Задания и упражнения:
A: Пожалуйста, перепишите без изменений фрагмент писем с фронта, начиная со слов «Письма с фронта.» и заканчивая словами «всех обниму, расцелую и благословлю.».
B: Что привез писарь, вернувшийся из Москвы, согласно письмам с фронта?
C: Перескажите в виде краткого списка абзац писем с фронта, который начинается словами «До сих пор нет ни Гали, ни Ужка», сохранив основные факты.

Письма с фронта. 1914-1917 год - Андрей Снесарев
Шрифт:
Интервал:
Закладка:
Пора, детка, ложиться мне спать. Жду твоих более веселых писем и вообще писем, моя родная рыбка. Теперь весна, ты поправляешься, и все идет так, что быть грустной тебе и некогда, и не следует. На севере у нас крупная удача, мы нет-нет, да и тоже подбавляем перцу… какая же тут грусть или тоскливое сердце. Давай мордочку и глазки, а также наших малых, я вас всех обниму, расцелую и благословлю.
Ваш отец и муж Андрей.
Прикажи сынам писать, хотя бы по одной строчке. А.
15 марта 1916 г. [Открытка]
До сих пор нет ни Гали, ни Ужка. Что они были задержаны, с одной стороны и хорошо, так как теперь просохло и мальчишке Галиному будет легче бежать. Вчера возвратился из Москвы писарь, был у Каи, отвез мою открытку и теперь привез три коробки со сластями. «А письмо?» – «Велели кланяться и сказать, что живы и здоровы». Не свинья, как ты полагаешь? Так занята, что черкнуть некогда. Буду писать с другим писарем, намылю им голову. Погода у нас сейчас божественная, сейчас иду с Осипом наблюдать за горизонтом. Писем от тебя нет. Давай глазки и малых, я вас обниму, расцелую и благословлю.
Ваш отец и муж Андрей.
16 марта 1916 г.
Дорогая моя женушка!

Сохранённые строки
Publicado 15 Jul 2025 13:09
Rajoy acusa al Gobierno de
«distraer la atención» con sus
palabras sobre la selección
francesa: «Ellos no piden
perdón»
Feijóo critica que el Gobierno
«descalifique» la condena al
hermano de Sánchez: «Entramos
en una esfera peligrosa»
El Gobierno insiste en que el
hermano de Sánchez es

Ответы:
A:
Письма с фронта. 1914-1917 год - Андрей Снесарев
Шрифт:
Интервал:
Закладка:
Пора, детка, ложиться мне спать. Жду твоих более веселых писем и вообще писем, моя родная рыбка. Теперь весна, ты поправляешься, и все идет так, что быть грустной тебе и некогда, и не следует. На севере у нас крупная удача, мы нет-нет, да и тоже подбавляем перцу… какая же тут грусть или тоскливое сердце. Давай мордочку и глазки, а также наших малых, я вас всех обниму, расцелую и благословлю.

B: Три коробки со сластями.

C:
- Галя и Ужок до сих пор не приехали. Задержка даже к лучшему: дороги просохли, и мальчику Гали будет легче бежать.
- Вчера из Москвы вернулся писарь. Он был у Каи, отвез ей открытку и привез три коробки со сластями.
- Письма писарь не привез, ему велели только передать поклон и сказать, что все живы и здоровы.
- Андрей собирается написать со следующим писарем и устроить им выговор.
- Погода стоит прекрасная, Андрей идет с Осипом наблюдать за горизонтом.
- Писем от жены нет.
- Андрей обнимает, целует и благословляет жену и детей.